● **Dataset excerpts**:

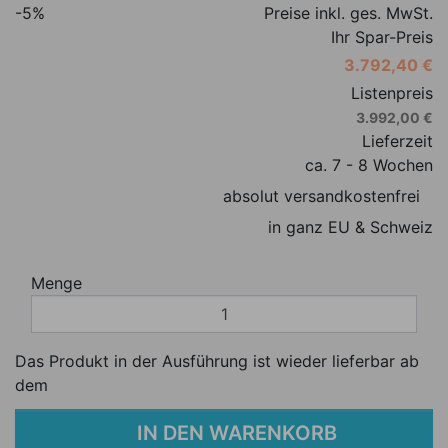
-5%
Preise inkl. ges. MwSt.
Ihr Spar-Preis
3.792,40 €
Listenpreis
3.992,00 €
Lieferzeit
ca. 7 - 8 Wochen
absolut versandkostenfrei
in ganz EU & Schweiz
Menge
Das Produkt in der Ausführung ist wieder lieferbar ab
dem
IN DEN WARENKORB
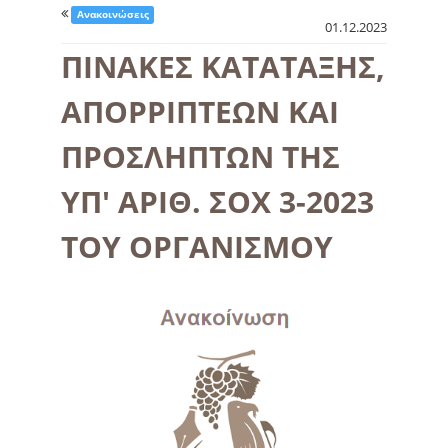
Ανακοινώσεις
01.12.2023
ΠΙΝΑΚΕΣ ΚΑΤΑΤΑΞΗΣ,
ΑΠΟΡΡΙΠΤΕΩΝ ΚΑΙ
ΠΡΟΣΛΗΠΤΩΝ ΤΗΣ
ΥΠ' ΑΡΙΘ. ΣΟΧ 3-2023
ΤΟΥ ΟΡΓΑΝΙΣΜΟΥ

● **Task objective**:
Where the line containing "Ανακοινώσεις" appears, start copying, and go on exactly through the last line of the data.

● **Result of this exercise**:
Ανακοινώσεις
01.12.2023
ΠΙΝΑΚΕΣ ΚΑΤΑΤΑΞΗΣ,
ΑΠΟΡΡΙΠΤΕΩΝ ΚΑΙ
ΠΡΟΣΛΗΠΤΩΝ ΤΗΣ
ΥΠ' ΑΡΙΘ. ΣΟΧ 3-2023
ΤΟΥ ΟΡΓΑΝΙΣΜΟΥ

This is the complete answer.